Techopedia explains Patent

Since the system was established in 1790, patents in the US have been given on methods of doing business. The first financial patent was granted in 1799 to Jacob Perkins for an invention for “detecting counterfeit notes.” For many years the USPTO (US Patent and Trademark Office) maintained that “methods of doing business” were not patentable. However, in the 1980s and 1990s many applications emerged on Internet or computer enabled methods of commerce; and the USPTO decided they were no longer going to determine if a particular computer-implemented invention was a technological invention or a business invention. Rather, they would determine if the invention was patentable or not based on the same statutory requirement of any other invention. By 2001 the USPTO determined that to be patentable a business method invention only had to be carried out on a computer. However, this was overturned in 2005. On October 30, 2008 a Federal Circuit court appeared to declare “patent-ineligible” many business-method patents of the last decade; but a majority opinion in the “in re Bilski” case refused to hold business methods patent-ineligible on any grounds.

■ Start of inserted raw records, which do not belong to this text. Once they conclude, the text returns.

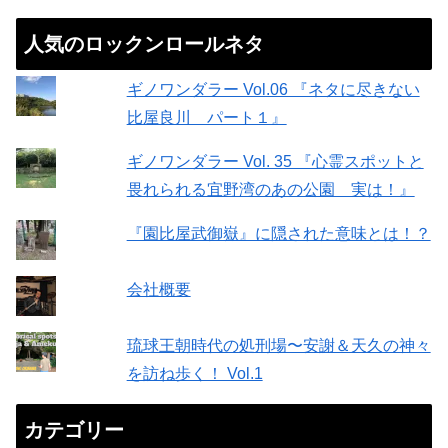
人気のロックンロールネタ
ギノワンダラー Vol.06 『ネタに尽きない
比屋良川 パート１』
ギノワンダラー Vol. 35 『心霊スポットと
畏れられる宜野湾のあの公園 実は！』
『園比屋武御嶽』に隠された意味とは！？
会社概要
琉球王朝時代の処刑場〜安謝＆天久の神々
を訪ね歩く！ Vol.1
カテゴリー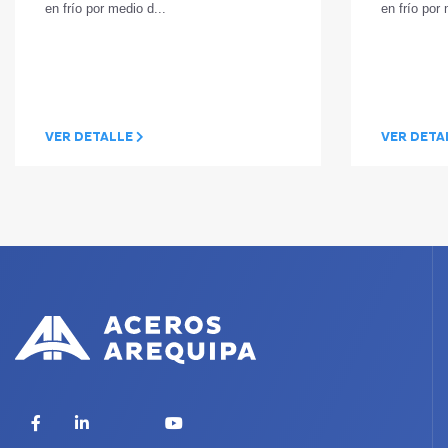
en frío por 
en frío por medio d...
VER DETA
VER DETALLE
X
Facebook
LinkedIn
YouTube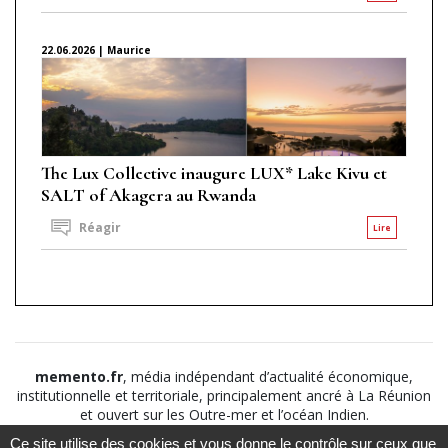
22.06.2026 | Maurice
The Lux Collective inaugure LUX* Lake Kivu et
SALT of Akagera au Rwanda
Réagir
Lire
memento.fr
, média indépendant d’actualité économique,
institutionnelle et territoriale, principalement ancré à La Réunion
et ouvert sur les Outre-mer et l’océan Indien.
Ce site utilise des cookies et vous donne le contrôle sur ceux que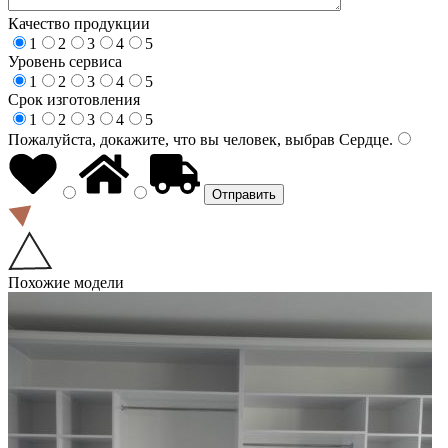
Качество продукции
1
2
3
4
5
Уровень сервиса
1
2
3
4
5
Срок изготовления
1
2
3
4
5
Пожалуйста, докажите, что вы человек, выбрав
Сердце
.
Похожие модели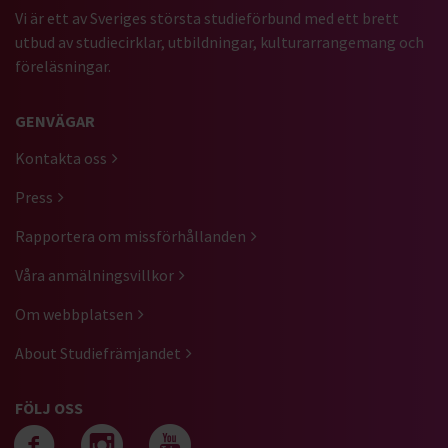
Vi är ett av Sveriges största studieförbund med ett brett
utbud av studiecirklar, utbildningar, kulturarrangemang och
föreläsningar.
GENVÄGAR
Kontakta oss
Press
Rapportera om missförhållanden
Våra anmälningsvillkor
Om webbplatsen
About Studiefrämjandet
FÖLJ OSS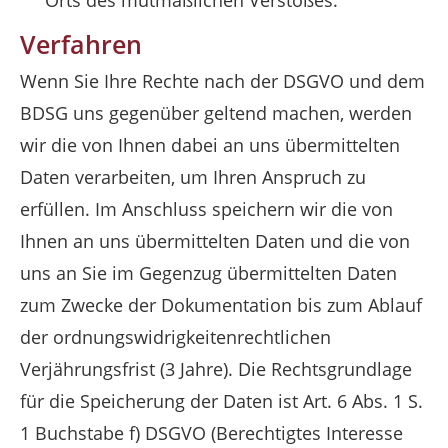
Orts des mutmaßlichen Verstoßes.
Verfahren
Wenn Sie Ihre Rechte nach der DSGVO und dem
BDSG uns gegenüber geltend machen, werden
wir die von Ihnen dabei an uns übermittelten
Daten verarbeiten, um Ihren Anspruch zu
erfüllen. Im Anschluss speichern wir die von
Ihnen an uns übermittelten Daten und die von
uns an Sie im Gegenzug übermittelten Daten
zum Zwecke der Dokumentation bis zum Ablauf
der ordnungswidrigkeitenrechtlichen
Verjährungsfrist (3 Jahre). Die Rechtsgrundlage
für die Speicherung der Daten ist Art. 6 Abs. 1 S.
1 Buchstabe f) DSGVO (Berechtigtes Interesse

Software Patents: Important issues of the patentability of software inventions include:
· Where the demarcation line is between patentable and non-patentable
· Whether the “innovative step” and “non-obviousness” requirements are being applied too loosely
· Whether innovation is being encouraged or discouraged by the patent process

One of the first software patents was granted after a British patent application was filed in 1962 entitled “A Computer Arranged for the Automatic Solution of Linear Programming Problems”; it was granted in 1966.

The proliferation of e-commerce and the Internet has lead to many US patents being granted for business methods implemented with software. And again, USPTO and US courts seem to be granting patents or ruling on patentability on a case-by-case basis.

The issue of patentability of software inventions and innovations is complicated and made more so by different patent offices and government rulings in many countries around the world.